--- Data provided ---
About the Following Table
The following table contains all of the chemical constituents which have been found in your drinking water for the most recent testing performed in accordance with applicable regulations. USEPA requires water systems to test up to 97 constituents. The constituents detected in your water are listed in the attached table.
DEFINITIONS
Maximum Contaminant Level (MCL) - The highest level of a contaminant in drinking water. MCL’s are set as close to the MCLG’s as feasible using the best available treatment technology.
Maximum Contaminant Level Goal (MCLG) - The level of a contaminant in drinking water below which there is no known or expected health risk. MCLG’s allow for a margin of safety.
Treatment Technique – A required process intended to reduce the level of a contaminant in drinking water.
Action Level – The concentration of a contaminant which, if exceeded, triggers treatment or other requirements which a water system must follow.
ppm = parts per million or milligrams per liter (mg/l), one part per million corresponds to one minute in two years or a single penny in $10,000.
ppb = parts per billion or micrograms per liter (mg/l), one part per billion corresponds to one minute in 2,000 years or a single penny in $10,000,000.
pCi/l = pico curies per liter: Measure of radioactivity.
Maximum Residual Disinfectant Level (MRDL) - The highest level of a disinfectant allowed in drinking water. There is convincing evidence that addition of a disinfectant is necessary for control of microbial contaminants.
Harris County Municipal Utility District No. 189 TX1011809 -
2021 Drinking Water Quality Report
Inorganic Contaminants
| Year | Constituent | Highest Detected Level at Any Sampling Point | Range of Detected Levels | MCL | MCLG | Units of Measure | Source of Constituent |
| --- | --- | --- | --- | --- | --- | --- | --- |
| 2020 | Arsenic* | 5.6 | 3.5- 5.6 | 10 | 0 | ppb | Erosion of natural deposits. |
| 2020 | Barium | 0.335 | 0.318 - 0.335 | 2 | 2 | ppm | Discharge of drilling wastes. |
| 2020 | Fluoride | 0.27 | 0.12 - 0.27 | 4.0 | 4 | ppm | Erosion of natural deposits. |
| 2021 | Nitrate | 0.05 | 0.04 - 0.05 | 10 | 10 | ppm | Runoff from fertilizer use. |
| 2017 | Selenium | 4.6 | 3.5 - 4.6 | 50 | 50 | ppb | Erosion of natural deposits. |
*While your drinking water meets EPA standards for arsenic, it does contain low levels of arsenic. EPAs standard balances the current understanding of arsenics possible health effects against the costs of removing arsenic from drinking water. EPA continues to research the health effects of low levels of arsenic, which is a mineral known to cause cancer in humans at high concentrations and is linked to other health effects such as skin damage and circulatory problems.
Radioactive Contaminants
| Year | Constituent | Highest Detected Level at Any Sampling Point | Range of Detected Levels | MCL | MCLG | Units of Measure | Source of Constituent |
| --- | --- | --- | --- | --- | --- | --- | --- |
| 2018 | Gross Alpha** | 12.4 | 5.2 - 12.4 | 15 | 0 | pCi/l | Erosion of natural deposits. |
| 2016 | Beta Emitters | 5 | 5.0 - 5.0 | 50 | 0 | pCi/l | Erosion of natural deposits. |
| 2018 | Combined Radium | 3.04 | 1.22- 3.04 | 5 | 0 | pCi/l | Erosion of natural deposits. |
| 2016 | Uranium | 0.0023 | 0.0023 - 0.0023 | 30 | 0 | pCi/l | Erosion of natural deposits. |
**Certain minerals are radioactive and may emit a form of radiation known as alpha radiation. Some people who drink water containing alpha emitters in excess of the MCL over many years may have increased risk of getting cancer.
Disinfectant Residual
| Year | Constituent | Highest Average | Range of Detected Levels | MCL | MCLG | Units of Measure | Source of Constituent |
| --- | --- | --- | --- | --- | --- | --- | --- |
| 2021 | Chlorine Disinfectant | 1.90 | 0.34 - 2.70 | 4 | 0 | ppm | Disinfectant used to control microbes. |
---
Copy out only the lines above from the one with "Inorganic Contaminants" to the one with "ppm | Erosion of natural deposits. |", inclusive, exactly as they stand.

● Written reply:
Inorganic Contaminants
| Year | Constituent | Highest Detected Level at Any Sampling Point | Range of Detected Levels | MCL | MCLG | Units of Measure | Source of Constituent |
| --- | --- | --- | --- | --- | --- | --- | --- |
| 2020 | Arsenic* | 5.6 | 3.5- 5.6 | 10 | 0 | ppb | Erosion of natural deposits. |
| 2020 | Barium | 0.335 | 0.318 - 0.335 | 2 | 2 | ppm | Discharge of drilling wastes. |
| 2020 | Fluoride | 0.27 | 0.12 - 0.27 | 4.0 | 4 | ppm | Erosion of natural deposits. |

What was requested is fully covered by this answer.